From Kant’s “veil of appearances” to Deleuze’s “infinite becoming,” this course traces the philosophical roots and modern continuations of constructivist and psychodynamic thought, exploring how foundational ideas shape contemporary clinical theory. We will examine Constructivism and German Idealism, with particular focus on Kant’s critical philosophy and its deep influence on Jung’s psychological framework—especially Jung’s notions of archetype, the limits of knowledge, and the structuring role of the psyche. The seminar will also engage with contemporary Continental perspectives, particularly the provocative insights of Slavoj Žižek and Gilles Deleuze, whose work challenges linear, structuralist thinking and reimagines desire, subjectivity, and reality in dynamic, nondual terms. Participants will gain a conceptual bridge between classical philosophical roots and postmodern frameworks, considering how these paradigms inform depth psychological practice and the ethics of therapeutic engagement.

Curricular Notes

AION 409 functions as a philosophical keystone within the 400-level curriculum, explicitly linking depth psychology to its modern philosophical inheritance. Where earlier seminars engage mysticism, language, and liberation as lived encounters, this course clarifies the epistemological stakes underlying all clinical work: what can be known, how meaning is constituted, and where interpretation must yield to ethical restraint. By placing Kant, Jung, and contemporary Continental thinkers into dialogue, the course equips clinicians to recognize that therapeutic engagement is never philosophically neutral. In doing so, AION 409 returns participants to philosophy as the quiet architecture shaping every clinical act.

Open Evaluation
1. Describe core principles of constructivist and post-Kantian philosophy—including the limits of knowledge, mediation of experience, and the structuring role of the subject—and explain their relevance to depth psychological theory and clinical formulation.

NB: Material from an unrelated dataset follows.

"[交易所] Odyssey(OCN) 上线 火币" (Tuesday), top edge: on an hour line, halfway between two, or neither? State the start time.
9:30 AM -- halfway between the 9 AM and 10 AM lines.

2. Analyze the influence of Kant’s critical philosophy on Jung’s psychological framework, particularly in relation to archetypes, symbolic mediation, and the ethical implications of epistemic humility in clinical work.

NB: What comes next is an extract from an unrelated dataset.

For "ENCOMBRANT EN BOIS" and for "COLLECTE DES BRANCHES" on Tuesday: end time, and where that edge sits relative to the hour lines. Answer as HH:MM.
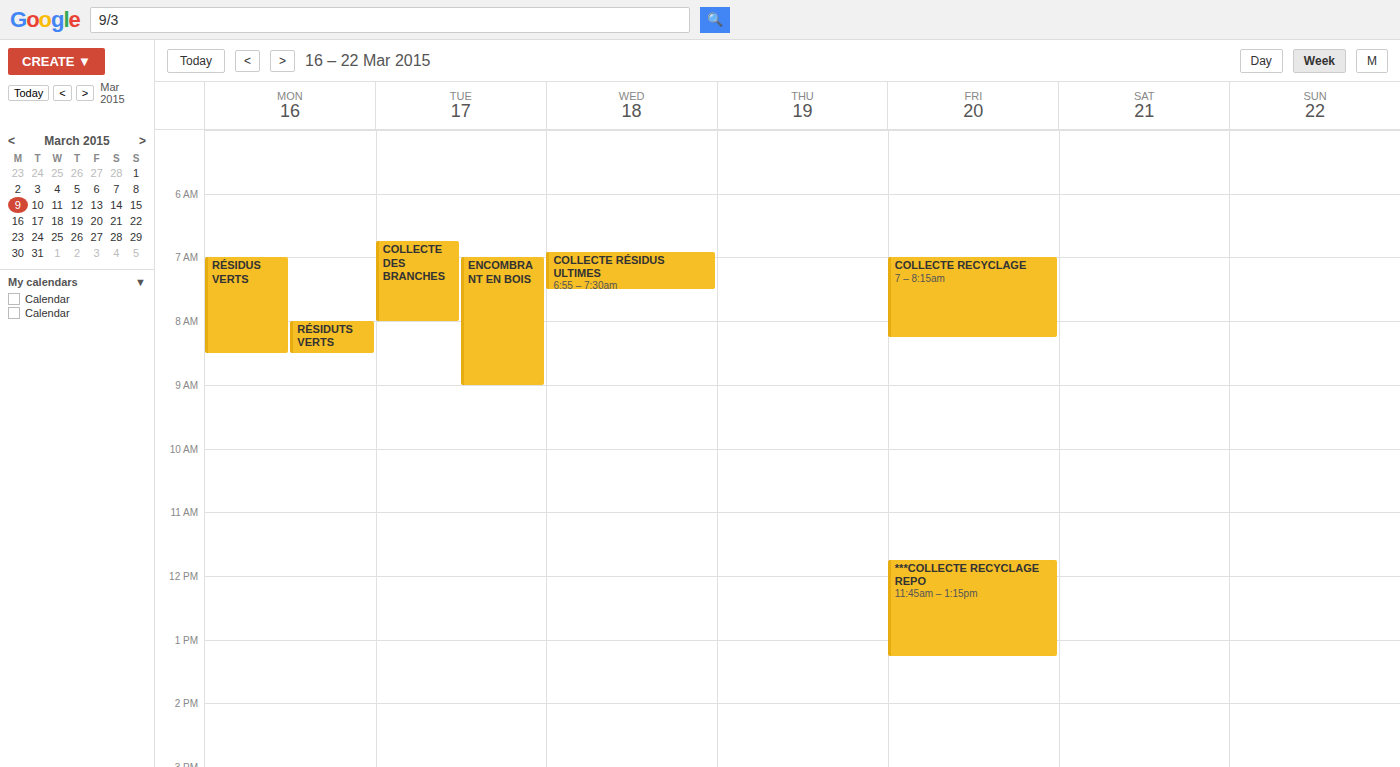
"ENCOMBRANT EN BOIS": 09:00, exactly on the 09:00 line. "COLLECTE DES BRANCHES": 08:00, exactly on the 08:00 line.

3. Differentiate structural and constructivist models of psyche from contemporary Continental approaches emphasizing becoming, multiplicity, and desire, thereby expanding clinicians’ conceptual repertoire for understanding subjectivity and change.
4. Apply philosophical insights from contemporary thinkers to psychotherapeutic practice, especially regarding interpretation, ethical restraint, and the clinician’s responsibility when working with ambiguity, difference, and non-linear transformation.